BusinessWeek on the Block
Recent rumors that BusinessWeek is for sale appear to be true. Bloomberg is reporting that McGraw-Hill has hired Roger Altman's Evercore Partners to shop the magazine.
Great timing, you have to admit. Ever hear of a more terrific climate for magazines? I can't. I'm sure McGraw Hill will fetch a high price for its flagship property, particularly given its recent 34% decline in ad pages. It's also one heck of a way for BW to celebrate its 80th birthday.
I heard in early 2008 that staffers were told the magazine would be shopped in four years if losses hadn't stopped by then. Maybe the demise of Condé Nast Portfolio gave M-H execs inspiration to pull the plug a bit early.
BW lately has been getting more than its share of awards, but the magazine is a shadow of its 1990s self (full disclosure: I worked there at the time), and not just because of repeated layoffs under the new editor in chief Steve Adler. "Celebrity" columns, inconceivable in the past, have led to embarrassments like this one, while failing to produce any benefits visible to an outsider and teeing off the staff.
Beefing up the magazine's management ranks, at the same time that it was firing reporters by the droves, seemed particularly ill-conceived, as was last year's "reader-written" edition. And then there was a 2007 redesign, about which the less said, the better.
It always surprised me that Portfolio (full disclosure: I wrote for that magazine until its demise) was constantly under attack in media blogs for far less serious boners, while BW management received little attention for one gaffe after another that eroded its decades-old franchise.
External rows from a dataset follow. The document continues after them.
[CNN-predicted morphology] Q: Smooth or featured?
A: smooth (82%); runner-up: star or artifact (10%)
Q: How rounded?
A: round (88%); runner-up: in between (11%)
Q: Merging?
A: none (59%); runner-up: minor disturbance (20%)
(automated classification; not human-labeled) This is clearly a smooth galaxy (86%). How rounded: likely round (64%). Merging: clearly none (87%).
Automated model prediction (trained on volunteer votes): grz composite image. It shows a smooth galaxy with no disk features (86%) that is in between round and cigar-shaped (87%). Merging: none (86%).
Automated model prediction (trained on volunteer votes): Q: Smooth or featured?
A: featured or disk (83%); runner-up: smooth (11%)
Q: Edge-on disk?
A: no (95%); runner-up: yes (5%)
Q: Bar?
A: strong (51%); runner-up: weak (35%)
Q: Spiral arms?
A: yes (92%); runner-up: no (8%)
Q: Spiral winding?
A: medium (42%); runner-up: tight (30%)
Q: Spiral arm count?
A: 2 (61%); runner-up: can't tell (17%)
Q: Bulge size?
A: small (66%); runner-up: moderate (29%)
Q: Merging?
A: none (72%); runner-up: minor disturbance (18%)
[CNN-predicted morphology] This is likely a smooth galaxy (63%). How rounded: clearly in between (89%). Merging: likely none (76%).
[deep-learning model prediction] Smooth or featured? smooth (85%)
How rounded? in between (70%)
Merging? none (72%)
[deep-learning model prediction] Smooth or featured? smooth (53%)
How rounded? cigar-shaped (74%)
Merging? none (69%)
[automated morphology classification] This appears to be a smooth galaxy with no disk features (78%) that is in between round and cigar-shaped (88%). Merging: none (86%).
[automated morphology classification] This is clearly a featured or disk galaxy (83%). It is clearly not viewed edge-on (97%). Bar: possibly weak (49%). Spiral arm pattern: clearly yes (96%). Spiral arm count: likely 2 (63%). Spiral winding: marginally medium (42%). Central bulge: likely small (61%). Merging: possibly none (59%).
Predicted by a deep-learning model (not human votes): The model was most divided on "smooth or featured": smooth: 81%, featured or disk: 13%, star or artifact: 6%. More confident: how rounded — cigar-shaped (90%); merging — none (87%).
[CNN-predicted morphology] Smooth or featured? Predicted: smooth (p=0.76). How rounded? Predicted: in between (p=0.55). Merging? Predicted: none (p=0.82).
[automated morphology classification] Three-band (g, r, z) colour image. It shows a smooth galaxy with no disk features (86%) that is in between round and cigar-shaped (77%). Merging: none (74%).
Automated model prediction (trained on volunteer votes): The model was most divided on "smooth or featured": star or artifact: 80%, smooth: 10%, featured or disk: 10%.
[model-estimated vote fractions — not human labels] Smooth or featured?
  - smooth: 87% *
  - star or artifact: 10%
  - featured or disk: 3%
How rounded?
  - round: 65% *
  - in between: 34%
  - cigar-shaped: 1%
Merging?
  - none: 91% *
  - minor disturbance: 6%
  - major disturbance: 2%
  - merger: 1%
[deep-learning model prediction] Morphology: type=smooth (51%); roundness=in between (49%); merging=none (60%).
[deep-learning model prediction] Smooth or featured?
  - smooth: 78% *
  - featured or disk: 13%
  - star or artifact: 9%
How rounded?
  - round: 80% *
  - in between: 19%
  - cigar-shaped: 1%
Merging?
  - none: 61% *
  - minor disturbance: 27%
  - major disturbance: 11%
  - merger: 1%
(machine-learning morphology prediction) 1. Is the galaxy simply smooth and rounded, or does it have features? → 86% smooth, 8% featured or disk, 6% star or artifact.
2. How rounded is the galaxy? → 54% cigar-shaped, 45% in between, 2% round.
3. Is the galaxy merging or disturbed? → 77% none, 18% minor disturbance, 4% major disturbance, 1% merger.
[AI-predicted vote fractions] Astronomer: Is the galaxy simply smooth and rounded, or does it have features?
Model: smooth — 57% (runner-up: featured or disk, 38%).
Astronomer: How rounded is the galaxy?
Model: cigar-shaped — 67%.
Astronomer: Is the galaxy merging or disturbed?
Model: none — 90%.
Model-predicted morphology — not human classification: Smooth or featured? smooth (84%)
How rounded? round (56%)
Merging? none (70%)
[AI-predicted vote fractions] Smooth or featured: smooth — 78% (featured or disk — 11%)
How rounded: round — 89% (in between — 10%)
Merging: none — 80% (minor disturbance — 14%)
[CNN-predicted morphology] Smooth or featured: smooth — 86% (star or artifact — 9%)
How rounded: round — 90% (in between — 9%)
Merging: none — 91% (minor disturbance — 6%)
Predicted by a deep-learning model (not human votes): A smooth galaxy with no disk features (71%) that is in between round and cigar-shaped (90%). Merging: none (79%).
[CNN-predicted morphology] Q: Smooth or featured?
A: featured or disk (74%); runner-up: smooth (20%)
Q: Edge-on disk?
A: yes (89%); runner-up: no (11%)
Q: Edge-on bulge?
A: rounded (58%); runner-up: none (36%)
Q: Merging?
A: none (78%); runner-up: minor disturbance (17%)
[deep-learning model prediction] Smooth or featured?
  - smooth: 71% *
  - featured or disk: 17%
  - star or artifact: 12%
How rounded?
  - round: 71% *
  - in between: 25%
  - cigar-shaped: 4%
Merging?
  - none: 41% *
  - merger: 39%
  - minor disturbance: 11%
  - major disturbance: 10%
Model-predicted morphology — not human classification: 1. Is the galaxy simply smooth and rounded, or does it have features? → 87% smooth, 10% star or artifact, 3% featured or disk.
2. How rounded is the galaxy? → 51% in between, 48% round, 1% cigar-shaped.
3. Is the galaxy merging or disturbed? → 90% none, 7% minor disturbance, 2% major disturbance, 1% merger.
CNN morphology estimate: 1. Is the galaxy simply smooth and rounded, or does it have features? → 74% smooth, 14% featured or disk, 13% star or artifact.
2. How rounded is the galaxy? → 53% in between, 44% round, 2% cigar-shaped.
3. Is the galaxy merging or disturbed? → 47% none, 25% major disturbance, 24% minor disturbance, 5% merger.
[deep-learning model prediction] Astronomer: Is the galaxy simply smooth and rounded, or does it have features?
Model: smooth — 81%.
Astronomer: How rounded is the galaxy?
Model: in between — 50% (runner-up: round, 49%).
I'm also at a loss to understand why McGraw Hill didn't try a change in management before taking such a radical step. Instead it went ahead and hired Evercore, and inevitably word of that leaked out. That'll do the magazine a whole lot of good, in terms of both ad sales and staff morale, if a buyer doesn't materialize. Nice going!
UPDATE: The Wall Street Journal has "people" confirming the report. BusinessWeek won't comment and McGraw-Hill "couldn't be immediately reached for comment." Huh? Not returning phone calls?